In plt.subplots() function, the first integer input is the number of rows and the second integer input is the number of columns.<br>
You can imagine the subplots as a "list" of plots. It is subscriptable by the index.

Now, we can try another way.

In [None]:
fig, axs = plt.subplots(3, 1, figsize=(12, 9))

axs[0].scatter(df['Engine_size'], df['Horsepower'])
axs[1].hist(df['Sales_in_thousands'], bins=20)

labels = ['Toyota', 'Ford', 'Dodge']
data = [df['Sales_in_thousands'][df['Manufacturer'] == label] for label in labels]
axs[2].boxplot(data, labels=labels)

plt.show()

It works just the same, except it is transposed.

Now, let's try 2D.

In [None]:
fig, axs = plt.subplots(2, 2, figsize=(12, 9))

axs[0][0].scatter(x = df['Engine_size'], y = df['Horsepower'])
axs[0][1].hist(df['Sales_in_thousands'], bins=20)
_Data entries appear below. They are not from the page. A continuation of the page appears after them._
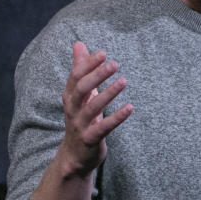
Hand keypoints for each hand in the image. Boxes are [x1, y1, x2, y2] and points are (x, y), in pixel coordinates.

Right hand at [58, 41, 132, 175]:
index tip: (103, 53)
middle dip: (97, 75)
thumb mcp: (79, 94)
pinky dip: (116, 118)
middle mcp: (72, 109)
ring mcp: (80, 125)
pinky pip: (103, 128)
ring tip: (123, 81)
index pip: (75, 77)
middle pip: (81, 89)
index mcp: (70, 97)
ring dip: (108, 93)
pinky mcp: (90, 139)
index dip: (88, 64)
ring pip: (92, 107)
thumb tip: (78, 44)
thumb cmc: (80, 119)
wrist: (74, 156)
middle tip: (114, 64)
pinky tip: (130, 108)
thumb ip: (79, 69)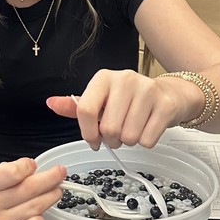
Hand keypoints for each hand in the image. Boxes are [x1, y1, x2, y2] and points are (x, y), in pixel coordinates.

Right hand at [0, 158, 66, 219]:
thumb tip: (25, 169)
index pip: (14, 171)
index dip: (29, 166)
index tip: (33, 165)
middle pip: (30, 188)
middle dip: (51, 178)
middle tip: (61, 173)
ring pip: (36, 207)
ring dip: (50, 197)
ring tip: (57, 191)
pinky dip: (40, 219)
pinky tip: (39, 214)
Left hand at [46, 69, 183, 149]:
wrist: (168, 94)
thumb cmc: (129, 100)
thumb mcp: (100, 99)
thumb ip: (75, 105)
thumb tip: (51, 103)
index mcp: (103, 78)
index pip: (85, 110)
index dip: (87, 132)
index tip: (93, 140)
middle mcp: (125, 79)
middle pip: (108, 128)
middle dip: (111, 140)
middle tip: (117, 134)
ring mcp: (147, 91)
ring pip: (128, 137)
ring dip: (128, 141)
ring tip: (132, 129)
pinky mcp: (165, 105)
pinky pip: (147, 140)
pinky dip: (145, 141)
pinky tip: (147, 127)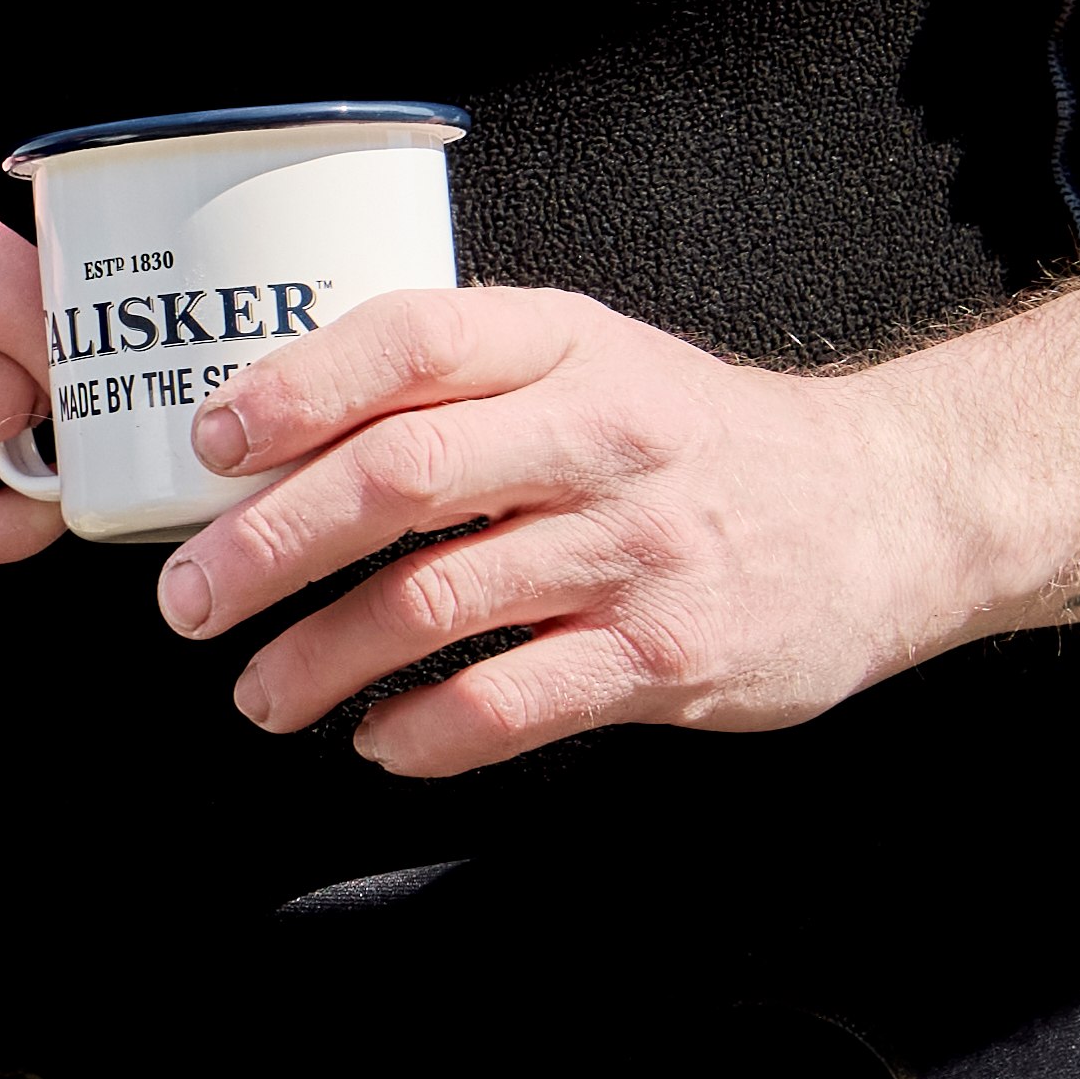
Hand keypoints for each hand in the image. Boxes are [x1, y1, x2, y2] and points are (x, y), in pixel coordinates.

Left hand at [149, 284, 997, 773]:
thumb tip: (269, 439)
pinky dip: (423, 731)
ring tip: (263, 691)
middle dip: (266, 547)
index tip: (210, 446)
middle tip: (190, 602)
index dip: (293, 390)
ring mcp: (636, 549)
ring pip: (434, 603)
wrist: (889, 508)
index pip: (411, 339)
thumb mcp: (590, 362)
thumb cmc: (696, 440)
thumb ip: (457, 385)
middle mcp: (600, 436)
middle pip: (398, 480)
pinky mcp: (667, 654)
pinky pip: (512, 702)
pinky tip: (380, 739)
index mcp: (564, 343)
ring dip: (320, 657)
series = df['Manufacturer'].value_counts()
values = series.iloc[:5]
labels = series.iloc[:5].index
axs[1][0].bar(labels, values)

labels = ['Toyota', 'Ford', 'Dodge']
data = [df['Sales_in_thousands'][df['Manufacturer'] == label] for label in labels]
axs[1][1].boxplot(data, labels=labels)

plt.show()

When we have a 2D visualization matrix, we need to input 2 indexes to set a plot.<br>
The first index is the row index and the second index is the column index.